New Delhi: India is yet to decide a date for the next meeting of a ministerial panel set up to look into freeing up fuel prices, a top oil ministry official said on Monday.
The decision to free up fuel prices is seen as a tough test of the government’s appetite for reforms in the face of high prices. It could help already-bleeding state-run oil firms and bolster India’s fiscal health because fuel accounts for a quarter of its estimated subsidy bill of $25.6 billion.
“I don’t think they (oil companies) can survive without increase in prices,” petroleum secretary S Sundareshan told reporters.
The finances of public sector oil marketing firms would be hammered if fuel prices are not raised. Projected losses for the firms are estimated at $24.4 billion this year, based on an average crude price of $85 a barrel.
A ministerial panel had on 7 June deferred a decision to ease government control over fuel pricing because of political pressure over high prices.

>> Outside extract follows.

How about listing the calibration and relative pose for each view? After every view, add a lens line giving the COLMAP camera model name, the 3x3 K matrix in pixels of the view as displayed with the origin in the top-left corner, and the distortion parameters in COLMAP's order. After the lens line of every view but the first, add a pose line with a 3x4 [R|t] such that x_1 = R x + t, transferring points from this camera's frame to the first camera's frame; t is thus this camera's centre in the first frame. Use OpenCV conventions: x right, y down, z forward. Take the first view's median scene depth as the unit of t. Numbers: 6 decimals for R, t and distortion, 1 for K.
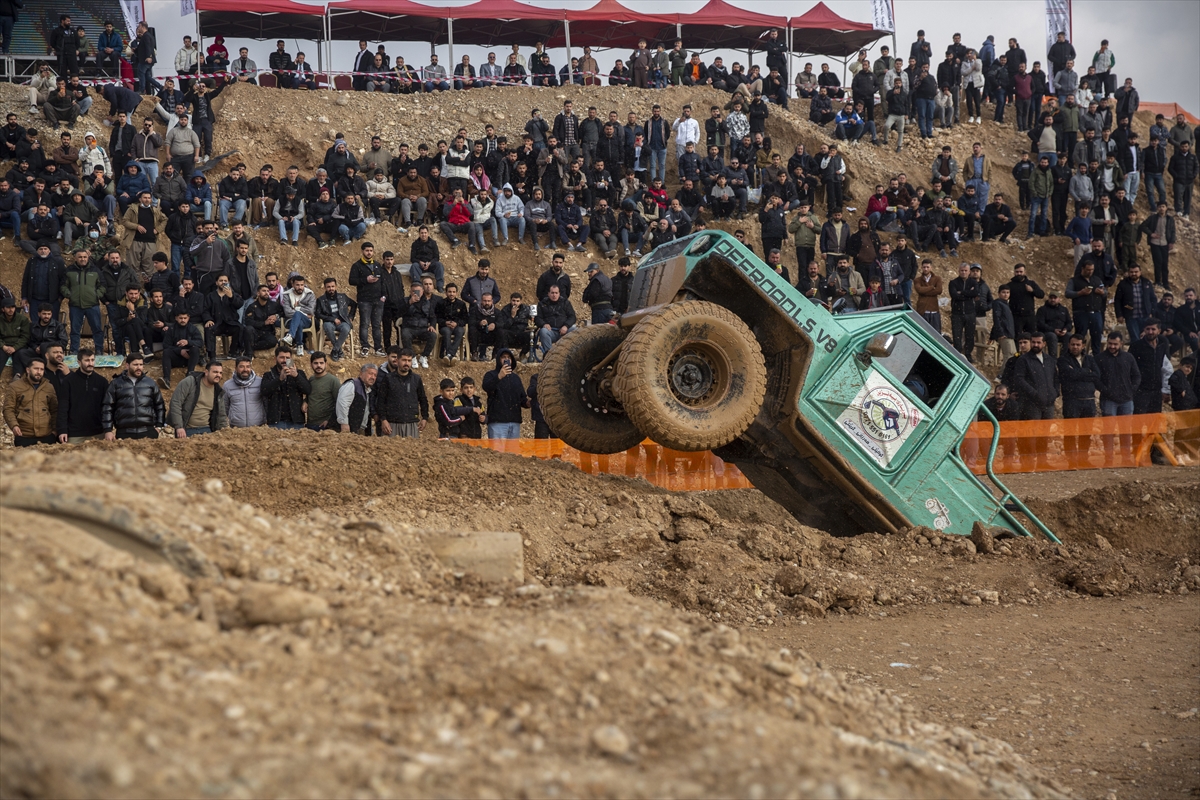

In an indication that a decision on the key reform move could see at least a short-term delay, top government adviser C Rangarajan told Reuters on the weekend that a hike in domestic fuel prices was likely once headline inflation softened.
Prime Minister Manmohan Singh has said inflation could moderate to 5-6%, in line with the Reserve Bank of India’s comfort zone, by December.
India’s wholesale price index accelerated an annual 10.16% in May, driven by higher food and fuel prices, official data released on Monday showed.